Alguém poderia pensar, a princípio, que o diálogo acima travou-se entre um cristão (interlocutor) e um adepto das Testemunhas de Jeová. Mas não. O estranho indagado é um cristadelfo. Assim como as demais seitas pseudocristãs, os cristadelfos também afirmam basear suas doutrinas nas Escrituras Sagradas. Mas, como veremos na abordagem deste artigo, suas heresias são semelhantes às de diversas seitas, como, por exemplo, os unitaristas e as Testemunhas de Jeová.

Um pouco de sua história

O nome cristadelfo significa irmãos de Cristo, e foi adotado pelo seu fundador, o médico John Thomas. Em 1832, o dr. Thomas, em viagem da Inglaterra para os Estados Unidos, sofreu um naufrágio. Diante dessa situação, ele fez um voto de servir a Deus se a sua vida fosse salva. A fim de cumprir a promessa que fez, associou-se aos Discípulos de Cristo, um movimento religioso formado por Thomas Campbell (1763-1854). Dois anos depois, o dr. Thomas afastou-se desse grupo. Motivo? Divergências doutrinárias quanto ao batismo. Então, dedicou todo o seu tempo fazendo considerações pessoais sobre o que considerava ser de fato o cristianismo.

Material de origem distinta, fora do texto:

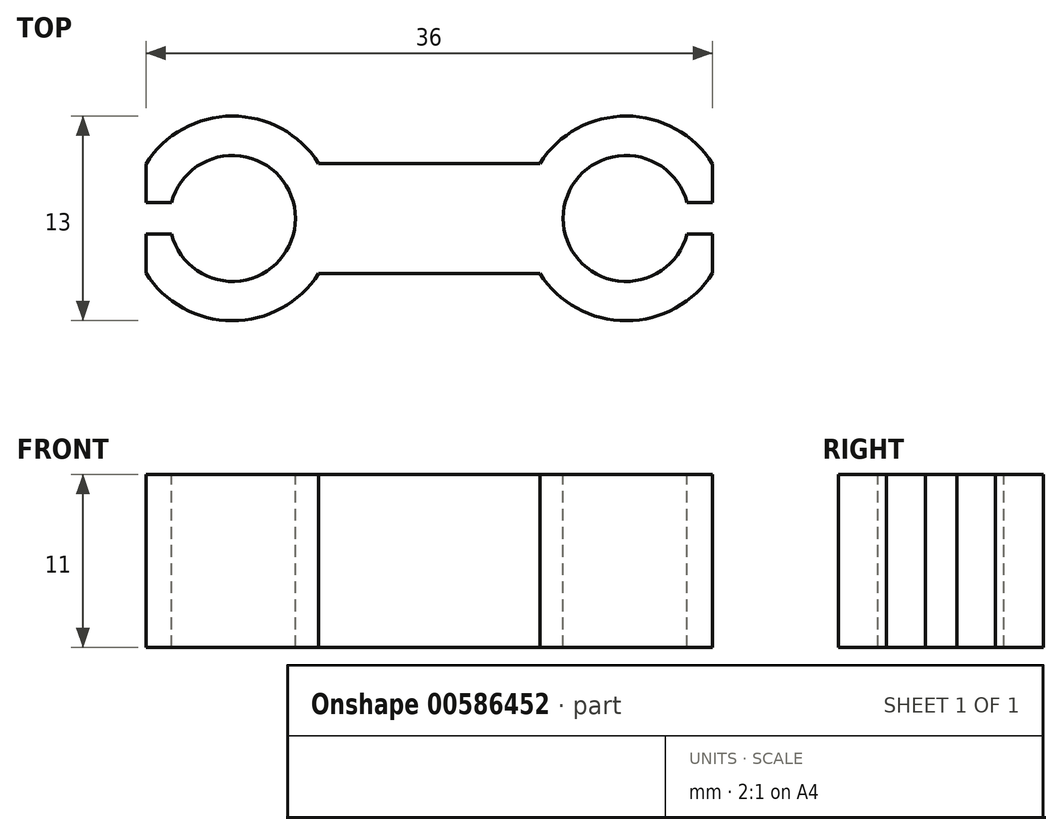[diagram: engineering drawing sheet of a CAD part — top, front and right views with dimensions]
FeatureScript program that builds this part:
annotation { "Feature Type Name" : "Feature", "Feature Type Description" : "" }
export const myFeature = defineFeature(function(context is Context, id is Id, definition is map)
    precondition{}
    {
        {
            var Q0;
            Q0=qCreatedBy(makeId("Top.planeOp"),FACE);
            var sketch = newSketch(context, id + "F0", { "sketchPlane" : qUnion([Q0])});
            skLineSegment(sketch, "E0.bottom", {"start": v(12.5, 3.5) * mm, "end": v(-12.5, 3.5) * mm});
            skLineSegment(sketch, "E0.top", {"start": v(12.5, -3.5) * mm, "end": v(-12.5, -3.5) * mm});
            skLineSegment(sketch, "E0.left", {"start": v(12.5, 3.5) * mm, "end": v(12.5, -3.5) * mm});
            skLineSegment(sketch, "E0.right", {"start": v(-12.5, 3.5) * mm, "end": v(-12.5, -3.5) * mm});
            skPoint(sketch, "E0.middle", {"position": v(0, 0) * mm});
            skCircle(sketch, "E1", {"center": v(12.5, 0) * mm, "radius": 6.5 * mm});
            skCircle(sketch, "E2", {"center": v(-12.5, 0) * mm, "radius": 6.5 * mm});
            skSolve(sketch);
        }
        {
            var Q0;
            {var subQ0=sQuery(id+"F0.wireOp",EDGE,"E0.right");Q0=makeQuery(id+"F0.imprint","IMPRINT",FACE,{"disambiguationData":[TD([[makeQuery(id+"F0.imprint","IMPRINT",EDGE,{"derivedFrom":subQ0}),-1.0]])]});}
            var Q1;
            {var subQ0=sQuery(id+"F0.wireOp",EDGE,"E1");var subQ1=sQuery(id+"F0.wireOp",EDGE,"E0.bottom");var subQ2=makeQuery(id+"F0.imprint","INTERSECT",VERTEX,{"derivedFrom":[subQ1,subQ0]});Q1=makeQuery(id+"F0.imprint","IMPRINT",FACE,{"disambiguationData":[TD([[makeQuery(id+"F0.imprint","IMPRINT",EDGE,{"disambiguationData":[TD([[subQ2,-1.0]])],"derivedFrom":subQ1}),1.0]])]});}
            var Q2;
            {var subQ0=sQuery(id+"F0.wireOp",EDGE,"E0.left");Q2=makeQuery(id+"F0.imprint","IMPRINT",FACE,{"disambiguationData":[TD([[makeQuery(id+"F0.imprint","IMPRINT",EDGE,{"derivedFrom":subQ0}),1.0]])]});}
            var Q3;
            {var subQ0=sQuery(id+"F0.wireOp",EDGE,"E0.right");Q3=makeQuery(id+"F0.imprint","IMPRINT",FACE,{"disambiguationData":[TD([[makeQuery(id+"F0.imprint","IMPRINT",EDGE,{"derivedFrom":subQ0}),1.0]])]});}
            var Q4;
            {var subQ0=sQuery(id+"F0.wireOp",EDGE,"E0.left");Q4=makeQuery(id+"F0.imprint","IMPRINT",FACE,{"disambiguationData":[TD([[makeQuery(id+"F0.imprint","IMPRINT",EDGE,{"derivedFrom":subQ0}),-1.0]])]});}
            extrude(context, id + "F1", {"entities" : qUnion([Q0, Q1, Q2, Q3, Q4]), "depth" : 11 * mm, "offsetDistance" : 25 * mm});
        }
        {
            var Q0;
            Q0=makeQuery(id+"F1.opExtrude","CAP_FACE",FACE,{"disambiguationData":[OSD([sQuery(id+"F0.wireOp",EDGE,"E0.bottom"),sQuery(id+"F0.wireOp",EDGE,"E0.top"),sQuery(id+"F0.wireOp",EDGE,"E1"),sQuery(id+"F0.wireOp",EDGE,"E2")])],"isStart":false});
            var sketch = newSketch(context, id + "F2", { "sketchPlane" : qUnion([Q0])});
            skCircle(sketch, "E3", {"center": v(-12.5, 0) * mm, "radius": 4 * mm});
            skCircle(sketch, "E4", {"center": v(12.5, 0) * mm, "radius": 4 * mm});
            skLineSegment(sketch, "E5.bottom", {"start": v(-16, 1) * mm, "end": v(-22, 1) * mm});
            skLineSegment(sketch, "E5.top", {"start": v(-16, -1) * mm, "end": v(-22, -1) * mm});
            skLineSegment(sketch, "E5.left", {"start": v(-16, 1) * mm, "end": v(-16, -1) * mm});
            skLineSegment(sketch, "E5.right", {"start": v(-22, 1) * mm, "end": v(-22, -1) * mm});
            skPoint(sketch, "E5.middle", {"position": v(-19, 0) * mm});
            skLineSegment(sketch, "E6.bottom", {"start": v(22, 1) * mm, "end": v(16, 1) * mm});
            skLineSegment(sketch, "E6.top", {"start": v(22, -1) * mm, "end": v(16, -1) * mm});
            skLineSegment(sketch, "E6.left", {"start": v(22, 1) * mm, "end": v(22, -1) * mm});
            skLineSegment(sketch, "E6.right", {"start": v(16, 1) * mm, "end": v(16, -1) * mm});
            skPoint(sketch, "E6.middle", {"position": v(19, 0) * mm});
            skLineSegment(sketch, "E7.bottom", {"start": v(-20, 4) * mm, "end": v(-18, 4) * mm});
            skLineSegment(sketch, "E7.top", {"start": v(-20, -4) * mm, "end": v(-18, -4) * mm});
            skLineSegment(sketch, "E7.left", {"start": v(-20, 4) * mm, "end": v(-20, -4) * mm});
            skLineSegment(sketch, "E7.right", {"start": v(-18, 4) * mm, "end": v(-18, -4) * mm});
            skLineSegment(sketch, "E8.bottom", {"start": v(20, 4) * mm, "end": v(18, 4) * mm});
            skLineSegment(sketch, "E8.top", {"start": v(20, -4) * mm, "end": v(18, -4) * mm});
            skLineSegment(sketch, "E8.left", {"start": v(20, 4) * mm, "end": v(20, -4) * mm});
            skLineSegment(sketch, "E8.right", {"start": v(18, 4) * mm, "end": v(18, -4) * mm});
            skSolve(sketch);
        }
        {
            var Q0;
            {var subQ0=sQuery(id+"F2.wireOp",EDGE,"E5.bottom");var subQ1=sQuery(id+"F2.wireOp",EDGE,"E3");var subQ2=makeQuery(id+"F2.imprint","INTERSECT",VERTEX,{"derivedFrom":[subQ1,subQ0]});Q0=makeQuery(id+"F2.imprint","IMPRINT",FACE,{"disambiguationData":[TD([[makeQuery(id+"F2.imprint","IMPRINT",EDGE,{"disambiguationData":[TD([[subQ2,-1.0]])],"derivedFrom":subQ1}),-1.0]])]});}
            var Q1;
            {var subQ5=sQuery(id+"F2.wireOp",EDGE,"E5.left");Q1=makeQuery(id+"F2.imprint","IMPRINT",FACE,{"disambiguationData":[TD([[makeQuery(id+"F2.imprint","IMPRINT",EDGE,{"derivedFrom":subQ5}),1.0]])]});}
            var Q2;
            {var subQ5=sQuery(id+"F2.wireOp",EDGE,"E5.left");Q2=makeQuery(id+"F2.imprint","IMPRINT",FACE,{"disambiguationData":[TD([[makeQuery(id+"F2.imprint","IMPRINT",EDGE,{"derivedFrom":subQ5}),-1.0]])]});}
            var Q3;
            {var subQ5=sQuery(id+"F2.wireOp",EDGE,"E6.right");Q3=makeQuery(id+"F2.imprint","IMPRINT",FACE,{"disambiguationData":[TD([[makeQuery(id+"F2.imprint","IMPRINT",EDGE,{"derivedFrom":subQ5}),1.0]])]});}
            var Q4;
            {var subQ0=sQuery(id+"F2.wireOp",EDGE,"E6.bottom");var subQ1=sQuery(id+"F2.wireOp",EDGE,"E4");var subQ2=makeQuery(id+"F2.imprint","INTERSECT",VERTEX,{"derivedFrom":[subQ1,subQ0]});Q4=makeQuery(id+"F2.imprint","IMPRINT",FACE,{"disambiguationData":[TD([[makeQuery(id+"F2.imprint","IMPRINT",EDGE,{"disambiguationData":[TD([[subQ2,1.0]])],"derivedFrom":subQ1}),-1.0]])]});}
            var Q5;
            {var subQ5=sQuery(id+"F2.wireOp",EDGE,"E6.right");Q5=makeQuery(id+"F2.imprint","IMPRINT",FACE,{"disambiguationData":[TD([[makeQuery(id+"F2.imprint","IMPRINT",EDGE,{"derivedFrom":subQ5}),-1.0]])]});}
            var Q6;
            {var subQ0=sQuery(id+"F2.wireOp",EDGE,"E7.right");var subQ1=sQuery(id+"F2.wireOp",EDGE,"E5.bottom");var subQ2=makeQuery(id+"F2.imprint","INTERSECT",VERTEX,{"derivedFrom":[subQ1,subQ0]});Q6=makeQuery(id+"F2.imprint","IMPRINT",FACE,{"disambiguationData":[TD([[makeQuery(id+"F2.imprint","IMPRINT",EDGE,{"disambiguationData":[TD([[subQ2,-1.0]])],"derivedFrom":subQ1}),1.0]])]});}
            var Q7;
            {var subQ0=sQuery(id+"F2.wireOp",EDGE,"E8.right");var subQ1=sQuery(id+"F2.wireOp",EDGE,"E6.bottom");var subQ2=makeQuery(id+"F2.imprint","INTERSECT",VERTEX,{"derivedFrom":[subQ1,subQ0]});Q7=makeQuery(id+"F2.imprint","IMPRINT",FACE,{"disambiguationData":[TD([[makeQuery(id+"F2.imprint","IMPRINT",EDGE,{"disambiguationData":[TD([[subQ2,1.0]])],"derivedFrom":subQ1}),1.0]])]});}
            var Q8;
            {var subQ0=sQuery(id+"F2.wireOp",EDGE,"E8.right");var subQ1=sQuery(id+"F2.wireOp",EDGE,"E6.bottom");var subQ2=makeQuery(id+"F2.imprint","INTERSECT",VERTEX,{"derivedFrom":[subQ1,subQ0]});Q8=makeQuery(id+"F2.imprint","IMPRINT",FACE,{"disambiguationData":[TD([[makeQuery(id+"F2.imprint","IMPRINT",EDGE,{"disambiguationData":[TD([[subQ2,1.0]])],"derivedFrom":subQ1}),-1.0]])]});}
            var Q9;
            {var subQ0=sQuery(id+"F2.wireOp",EDGE,"E8.right");var subQ1=sQuery(id+"F2.wireOp",EDGE,"E6.top");var subQ2=makeQuery(id+"F2.imprint","INTERSECT",VERTEX,{"derivedFrom":[subQ1,subQ0]});Q9=makeQuery(id+"F2.imprint","IMPRINT",FACE,{"disambiguationData":[TD([[makeQuery(id+"F2.imprint","IMPRINT",EDGE,{"disambiguationData":[TD([[subQ2,1.0]])],"derivedFrom":subQ1}),1.0]])]});}
            var Q10;
            {var subQ0=sQuery(id+"F2.wireOp",EDGE,"E7.right");var subQ1=sQuery(id+"F2.wireOp",EDGE,"E5.bottom");var subQ2=makeQuery(id+"F2.imprint","INTERSECT",VERTEX,{"derivedFrom":[subQ1,subQ0]});Q10=makeQuery(id+"F2.imprint","IMPRINT",FACE,{"disambiguationData":[TD([[makeQuery(id+"F2.imprint","IMPRINT",EDGE,{"disambiguationData":[TD([[subQ2,-1.0]])],"derivedFrom":subQ1}),-1.0]])]});}
            var Q11;
            {var subQ0=sQuery(id+"F2.wireOp",EDGE,"E7.right");var subQ1=sQuery(id+"F2.wireOp",EDGE,"E5.top");var subQ2=makeQuery(id+"F2.imprint","INTERSECT",VERTEX,{"derivedFrom":[subQ1,subQ0]});Q11=makeQuery(id+"F2.imprint","IMPRINT",FACE,{"disambiguationData":[TD([[makeQuery(id+"F2.imprint","IMPRINT",EDGE,{"disambiguationData":[TD([[subQ2,-1.0]])],"derivedFrom":subQ1}),1.0]])]});}
            extrude(context, id + "F3", {"entities" : qUnion([Q0, Q1, Q2, Q3, Q4, Q5, Q6, Q7, Q8, Q9, Q10, Q11]), "operationType" : NewBodyOperationType.REMOVE, "endBound" : BoundingType.UP_TO_NEXT, "oppositeDirection" : true, "depth" : 25 * mm, "offsetDistance" : 25 * mm});
        }
    });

Entre 1844 e 1847, desenvolve o seu próprio corpo doutrinário e forma dois grupos de seguidores: um nos Estados Unidos e outro na Grã-Bretanha. Em 1848, oficializou a fundação de seu movimento. Após sua morte, em 1871, Robert Roberts, um associado de confiança, tomou a liderança do grupo até 1898, ano em que se deu a sua morte.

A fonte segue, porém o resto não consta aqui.